A VIAGEM DE EÇA DE QUEIRÓS E DO CONDE DE RESENDE AO EGITO

Prof. Doutor Luís Manuel Araújo

Em outubro de 1869, Eça de Queirós, então com 23 anos, acompanhando o seu amigo conde de Resende, na altura com 25 anos, partiram de barco para o Egito a fim de assistirem à inauguração do canal de Suez. Os dois jovens saíram de Lisboa e desembarcaram em Alexandria a 5 de novembro, seguindo de comboio para a cidade do Cairo, a capital do Egito. Em Alexandria recebeu Eça a primeira grande desilusão do seu percurso oriental: não gostou da cidade, e reconheceu que apenas se sentiu atraído por algumas «curiosidades clássicas»: 

a «coluna de Pompeu» e as ditas «agulhas de Cleópatra» (a primeira é uma coluna erguida no reinado do imperador Diocleciano, e as segundas são obeliscos erguidos por Tutmés III à entrada do templo de Heliópolis e levados depois para Alexandria durante o reinado de Augusto).

Descrevendo a sua viagem de comboio através do Delta, entre Alexandria e o Cairo, pela via férrea montada pelos ingleses, Eça alude com bastante afeto aos habitantes do Egito, com referências ao felá, o camponês do Nilo, fazendo argutas comparações entre os Egípcios da sua época e os dos tempos faraónicos, e vai tecendo irónicas observações acerca da situação da mulher no Egito e no mundo do Próximo Oriente e seus costumes, não deixando adrede de criticar com veemente adjetivação a administração corrupta daquele tempo, comparando-a com a eficácia do regime faraónico, louvando o rei Amenemhat III.

Nos arredores do Cairo Eça e o conde de Resende visitaram Heliópolis, onde ainda hoje está o obelisco de Senuseret I, da XII dinastia, as ruínas da cidade de Mênfis, e a região tumular de Sakara, com o complexo funerário do Hórus Djoser, da III dinastia (que Eça não menciona), o Serapeum (os túmulos dos bois Ápis, animais sagrados do deus Ptah) e o túmulo do funcionário Ti, da V dinastia, para além das célebres pirâmides de Guiza. O momento alto da sua incursão pelo passado faraónico foi a visita ao planalto de Guiza, para admirar as gigantescas pirâmides que se erguem no local, e às quais dedicou nas suas notas de viagem sugestivas descrições.
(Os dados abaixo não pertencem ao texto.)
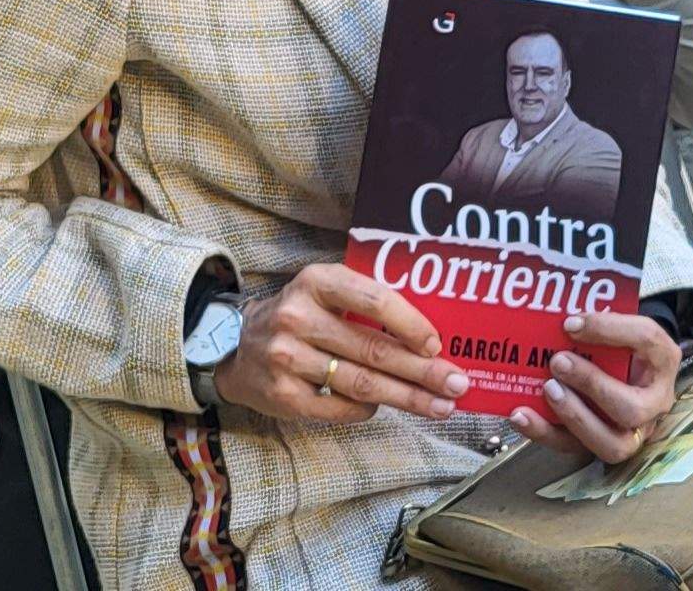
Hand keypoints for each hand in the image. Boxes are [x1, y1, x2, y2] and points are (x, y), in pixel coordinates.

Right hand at [211, 262, 467, 425]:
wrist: (235, 348)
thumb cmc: (299, 318)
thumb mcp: (325, 293)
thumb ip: (367, 306)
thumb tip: (430, 341)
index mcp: (317, 282)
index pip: (374, 300)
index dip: (411, 324)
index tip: (437, 344)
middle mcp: (299, 317)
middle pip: (374, 350)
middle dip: (423, 371)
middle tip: (457, 384)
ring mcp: (287, 358)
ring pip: (362, 383)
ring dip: (407, 397)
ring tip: (440, 406)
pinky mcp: (283, 395)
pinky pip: (340, 408)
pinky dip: (367, 410)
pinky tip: (385, 408)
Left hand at [507, 311, 683, 463]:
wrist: (632, 371)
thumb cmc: (624, 345)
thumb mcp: (624, 326)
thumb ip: (603, 321)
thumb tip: (563, 320)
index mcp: (663, 360)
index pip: (646, 339)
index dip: (610, 329)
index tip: (571, 323)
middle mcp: (654, 403)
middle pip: (632, 409)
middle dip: (592, 386)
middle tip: (558, 362)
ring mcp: (632, 432)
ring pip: (611, 444)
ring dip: (574, 416)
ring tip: (547, 389)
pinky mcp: (601, 445)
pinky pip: (574, 448)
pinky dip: (544, 432)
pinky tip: (520, 415)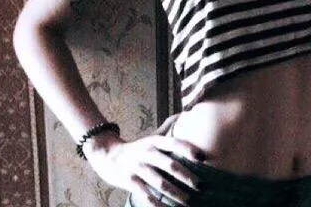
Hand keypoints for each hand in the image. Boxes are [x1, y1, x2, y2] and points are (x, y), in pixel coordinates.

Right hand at [84, 131, 204, 206]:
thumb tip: (185, 113)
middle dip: (186, 176)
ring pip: (159, 182)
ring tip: (188, 201)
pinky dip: (156, 203)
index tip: (202, 157)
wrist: (108, 156)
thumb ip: (168, 127)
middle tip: (200, 185)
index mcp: (155, 141)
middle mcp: (147, 152)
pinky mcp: (129, 181)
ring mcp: (137, 167)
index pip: (174, 143)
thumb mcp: (152, 136)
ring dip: (175, 193)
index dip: (187, 149)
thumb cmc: (138, 148)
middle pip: (169, 164)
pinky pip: (145, 194)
Também merece destaque a experiência fruída na visita que fizeram ao antigo Museu do Cairo, para apreciar as «vetustas antiguidades egípcias, velhas de milhares de anos». Nesse edifício, sito na zona de Bulak e hoje desaparecido, o egiptólogo francês Auguste Mariette (que Eça conheceu numa sessão da Ópera do Cairo) instalou um acervo de antiguidades egípcias, inaugurado em 1863, e que o nosso escritor conheceria seis anos depois, deixando-nos dessa visita uma interessante descrição.

Para Eça, o Cairo era «o centro do Egito e a sua maravilha». Impressionou-o o cosmopolitismo da metrópole cairota (na altura com 300 000 habitantes), tendo visitado os reduzidos vestígios coptas e os mais notáveis monumentos islâmicos na Cidadela e nas zonas em redor, como os túmulos dos califas (hoje numa zona cairota conhecida como «cidade dos mortos»), a vetusta mesquita de Amr, a mesquita de Ibn Tulun e a Universidade de Al-Azhar, junto do bazar de Khan el-Khalili.

A inesquecível estada dos dois amigos no Egito durou menos de dois meses, mas o sentimento de afeto e nostalgia que ficou enraizado em Eça depois da sua jornada nilótica está bem ilustrado nas palavras que deixou numa das páginas dos cadernos de viagem: «Por vezes sinto o desejo de ficar aqui, ter um búfalo, uma mulher egípcia, descendente dos velhos donos do solo, e lavrar o meu campo no meio da serena paisagem do Nilo».